En la biblia hay muchos relatos de hombres y mujeres que pudieron creerle a Dios mas allá de lo que veían sus ojos y de lo que decía las circunstancias. O pregúntele a Daniel cuando iba a ser echado en el foso de los leones (Daniel 6) o a Ananías, Misael y Azarías cuando iban a ser lanzados en el horno de fuego (Daniel 3); estos hombres estaban a punto de ser historia ya que estaban dispuestos a ser uno más de los mártires de la biblia; pero Dios los engrandeció metiendo su mano para guardarlos del peligro.
Dios no impido que fueran echados en el foso de los leones o en el horno de fuego, pero si impidió que perecieran y hoy día estos hombres son testimonio de confianza para el pueblo de Dios.

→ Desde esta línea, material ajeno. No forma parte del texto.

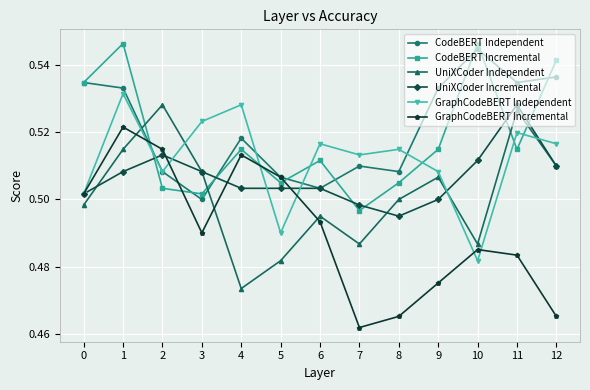

How many UniXCoder Independent values are between 0 and 1?

13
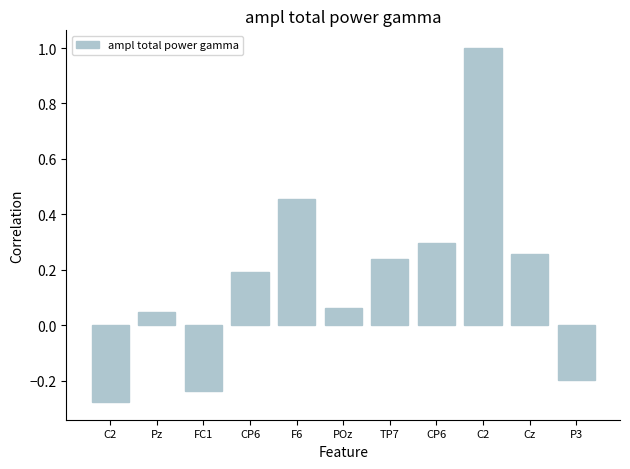

What is the change in value from F6 to Cz?

-0.2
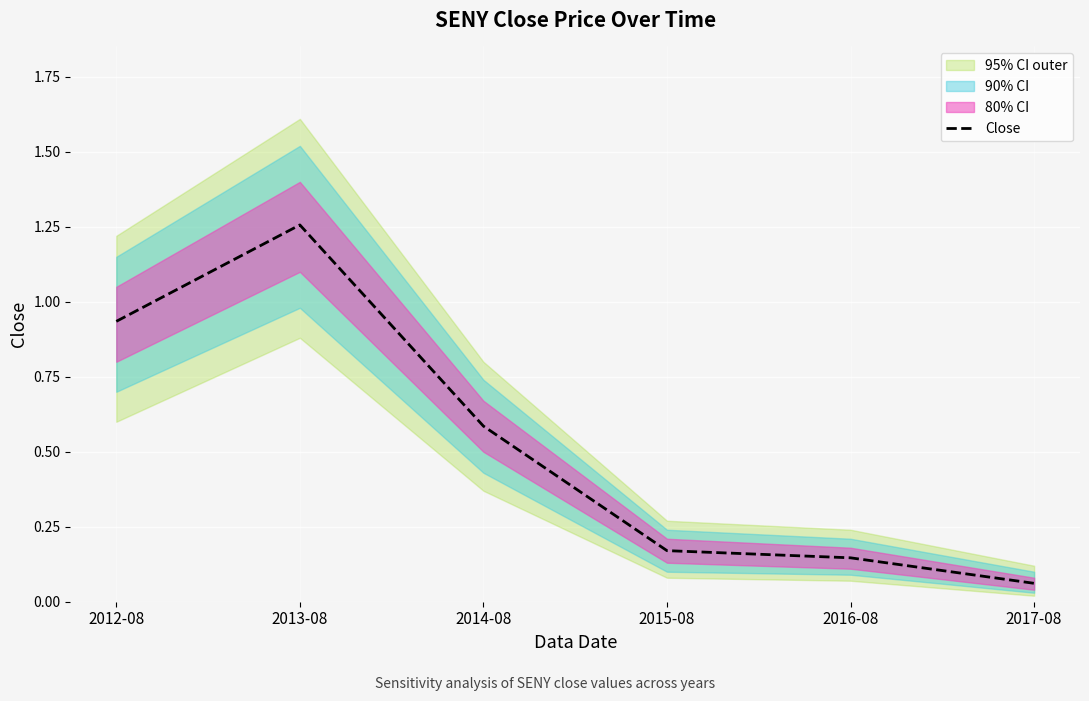

Where is Close nearest to the value 0?

2017-08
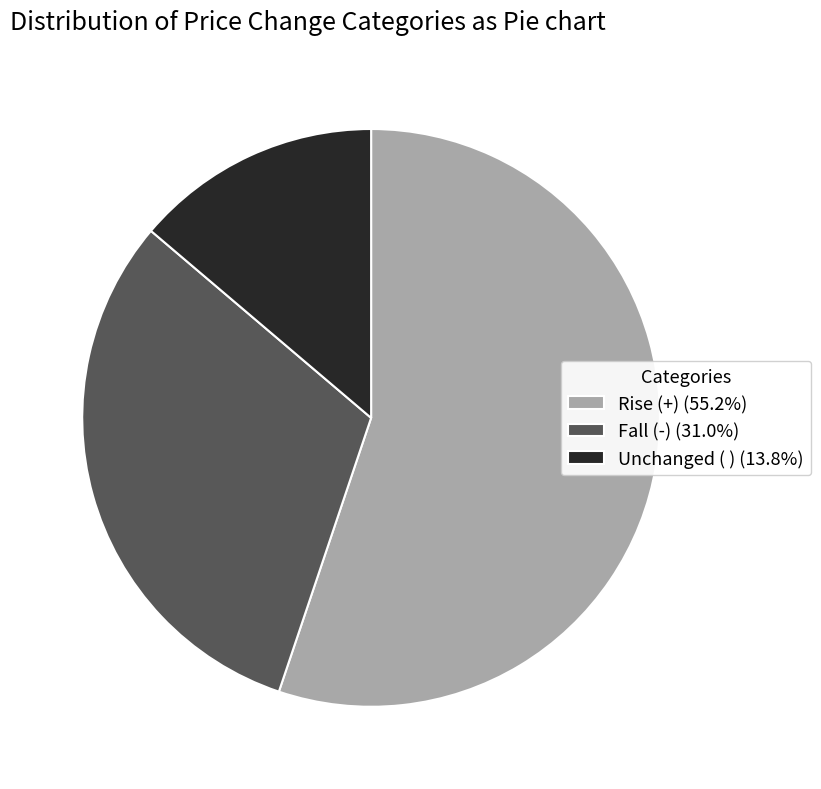

Approximately how many times larger is the value at Rise (+) (55.2%) compared to Fall (-) (31.0%)?

1.8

Muchas veces nos quejamos por las dificultades y le reclamamos al Señor por nuestra situación y el por qué estamos así, si no hay empleo o hay amenaza de despido, si en la congregación no toman en cuenta o se está en una disciplina injustamente, estar a punto de no graduarse por culpa de un profesor, los padres que no comprenden y por todo pelean, en fin cualquiera circunstancia que nos quitaría la sonrisa. Creo que son esos momentos en los que decidimos si nos comportamos como hijos de Dios o como uno más en medio de la sociedad, si le creemos a Dios y a todo lo que dice su palabra o al enemigo y lo que las circunstancia me quiere hacer creer.
Mi hermano (a) lo que diga el enemigo o nuestra circunstancia puede variar ya que todo es vano y el Diablo es padre de mentiras, pero nuestro Señor es verdadero y tanto que cumple lo que promete y no se arrepiente de ningún bienestar o favor que nos haya preparado, pero es lamentable que muchas veces no recibimos lo que él nos quiere dar porque hemos decidido creerle a los problemas y vicisitudes que vienen a nuestra vida.
Y les digo esto, cuando le creemos a Dios y con nuestras vidas le honramos, las demás personas solo tienen que bendecir y glorificar a Dios por lo que ha hecho con nuestra vida como lo hizo Nabucodonosor “Entonces el rey engrandeció a Sadrac (Ananías), Mesac (Misael) y Abed-nego (Azarias); en la provincia de Bablilonia” Daniel 3:30; o el rey Darío al ver que Dios libro a Daniel del foso de los leones cuando declaró “De parte mía es puesta esta ordenanza: Que en todo el dominio del reino todos teman y tiemblen ante la presencia del Dios de Daniel; porque él es el Dios viviente y permanece por todos los siglos, y su reino no será jamás destruido, y su dominio perdurará hasta el fin. El salva y libra, y hace señales y maravillas en el cielo y en la tierra; él ha librado a Daniel del poder de los leones”. Daniel 6:26,27
Es necesario que comprendamos lo que Dios nos está hablando para hacer su voluntad, pues la vida me ha enseñando que todos los que hemos conocido a Dios queremos agradarle pero para alcanzar ese hecho hay una distancia grande; pero quiero que sepas que hay tiempo para lograr lo que nos hemos propuesto en nuestros corazones ya que tenemos al Santo Espíritu de Dios que es la arras de nuestra herencia.
“Es diferente ser historia y hacer historia, Dios quiere que hagamos historia, a tal punto que valga la pena ser escrita; no te canses solo ten fe.”